Moving faster than humanly possible, Ticks dispatched the robbers with a ferocity akin to that of the Batman, and within moments the bank robbers had all been disarmed and subdued.
Later, after the police had arrived, taken the criminals away, and interviewed everyone, Ticks finally made his way to the teller, who asked uneasily, “What can I do for you today, sir?”
“I have the deposit for Deltonio’s Deli, and I would also like to start a bank account of my own, please,” Ticks said, smiling.
“I would be glad to accommodate you, sir.”
CLOCKWORK HERO FOILS BANK ROBBERY!
The headline flashed across the front page of the Gotham Gazette the next morning, accompanied by a photograph of the hero himself, as Ticks’ actions had made him a topic of conversation in the city. By lunchtime, word had spread that Ticks worked in Deltonio’s Deli, bringing in the most profitable — and stressful — lunch hours in Frank’s memory.
Commissioner James W. Gordon himself dropped by Deltonio’s that afternoon, ostensibly to meet Gotham’s newest hero, but also to find out a few things about him for other interested parties.
“I didn’t plan on stopping the robbery, Commissioner Gordon,” Ticks explained.
“So why did you stop the robbery, uh, son?” asked Gordon.

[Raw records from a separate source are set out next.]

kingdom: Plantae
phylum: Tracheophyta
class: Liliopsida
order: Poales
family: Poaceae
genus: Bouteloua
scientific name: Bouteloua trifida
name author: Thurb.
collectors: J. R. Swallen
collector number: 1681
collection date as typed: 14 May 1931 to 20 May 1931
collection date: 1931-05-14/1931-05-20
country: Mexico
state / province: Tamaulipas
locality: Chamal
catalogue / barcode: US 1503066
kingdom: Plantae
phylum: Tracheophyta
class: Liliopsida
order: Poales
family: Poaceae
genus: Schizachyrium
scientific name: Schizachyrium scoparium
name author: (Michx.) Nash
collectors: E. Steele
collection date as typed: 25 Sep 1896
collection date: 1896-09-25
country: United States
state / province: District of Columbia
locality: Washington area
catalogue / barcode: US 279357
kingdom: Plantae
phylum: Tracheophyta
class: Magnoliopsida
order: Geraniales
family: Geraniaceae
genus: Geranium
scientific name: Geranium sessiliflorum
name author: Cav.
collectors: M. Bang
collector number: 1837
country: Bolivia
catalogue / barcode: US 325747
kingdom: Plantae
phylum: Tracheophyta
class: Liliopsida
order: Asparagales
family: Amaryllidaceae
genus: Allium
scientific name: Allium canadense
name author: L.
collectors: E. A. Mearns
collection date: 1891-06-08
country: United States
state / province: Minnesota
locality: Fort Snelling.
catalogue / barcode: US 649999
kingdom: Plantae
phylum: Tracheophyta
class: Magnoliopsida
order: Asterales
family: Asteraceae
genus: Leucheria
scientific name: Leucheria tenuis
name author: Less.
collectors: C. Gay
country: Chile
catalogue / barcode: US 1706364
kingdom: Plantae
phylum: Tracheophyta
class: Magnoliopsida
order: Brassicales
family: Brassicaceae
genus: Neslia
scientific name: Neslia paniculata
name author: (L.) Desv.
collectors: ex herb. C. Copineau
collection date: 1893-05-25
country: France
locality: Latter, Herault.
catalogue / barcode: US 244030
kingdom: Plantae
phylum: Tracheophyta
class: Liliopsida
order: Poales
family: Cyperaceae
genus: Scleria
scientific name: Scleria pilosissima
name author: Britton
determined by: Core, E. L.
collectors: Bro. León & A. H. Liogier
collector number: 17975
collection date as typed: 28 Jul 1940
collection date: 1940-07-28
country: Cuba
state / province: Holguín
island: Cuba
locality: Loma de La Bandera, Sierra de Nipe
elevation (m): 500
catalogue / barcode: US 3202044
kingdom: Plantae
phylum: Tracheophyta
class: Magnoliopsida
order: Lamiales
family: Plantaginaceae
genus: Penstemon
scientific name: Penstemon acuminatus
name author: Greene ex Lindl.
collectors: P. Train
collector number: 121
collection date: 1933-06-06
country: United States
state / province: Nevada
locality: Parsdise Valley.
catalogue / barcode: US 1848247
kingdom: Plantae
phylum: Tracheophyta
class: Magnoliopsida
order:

“I was trusted with Mr. Deltonio’s deposits and had my first paycheck, and it seemed wrong to betray that trust and all that I’ve worked for these past few weeks,” said Ticks. “It was my first paycheck. I couldn’t just let those men take it from me without doing something.”
“Understandable, but reckless,” said Gordon. “Did you even consider that you or someone else could get hurt by single-handedly taking on those bank robbers?”
“I don’t even know how I fought them, Commissioner. I remember everything happening, but I don’t remember ever being programmed with or taught those skills.”
“So you were just reacting, not acting,” Gordon concluded. “Fortunately, nobody got hurt besides those robbers. Do you plan on taking up any more crime-fighting?”
“I have no idea what I’m going to do,” Ticks explained. “I just awoke a few weeks ago in Mr. Deltonio’s basement, which used to be beneath Professor Avery’s laboratory. I work here so I can live here. I’m still learning.”
“Be on the roof of the building tonight, son,” Gordon said quietly. “I’ll pass word to someone who might be able to help you. Unless something holds him up, he’ll meet you there around nine o’clock.”
“He’ll meet me on the roof?” asked Ticks with a frown. “Who will meet me? And will you be with him?”
“You’ll know him when you see him,” Gordon replied. “I try not to meddle too much in his affairs.”
“Who is he?”
“We call him the Batman.”
Elsewhere in Gotham City:
“Number Four won’t like the news, especially that our first daylight action in Gotham City was foiled by a robot,” a man in black said as he descended a ladder.
“Definitely. Not only could this blow our cover, but it could expose us to Batman and his helpers.”
“I have already heard about the failed robbery,” came a soft, velvety voice from behind the two men. “I trust that you have liquidated all those captured by the police.”
“We have Fatality working on it as we speak, Number Four,” replied the second man.
“Fatality is expensive and often lacks the subtlety that we require,” said Number Four. “Tell Fatality that if it doesn’t look like they’ve died of natural causes, the payment won’t be made.”
“That’s a bit extreme, don’t you think, Number Four?”
“We are trying to establish a center of operations in a city where the world’s allegedly greatest detective operates. We do anything to arouse his interest, and our Gotham City operations will be ended, and then we will all have to be liquidated to protect our superiors.”
“I understand, Number Four.”
“Now, tell me what went wrong with the bank robbery.”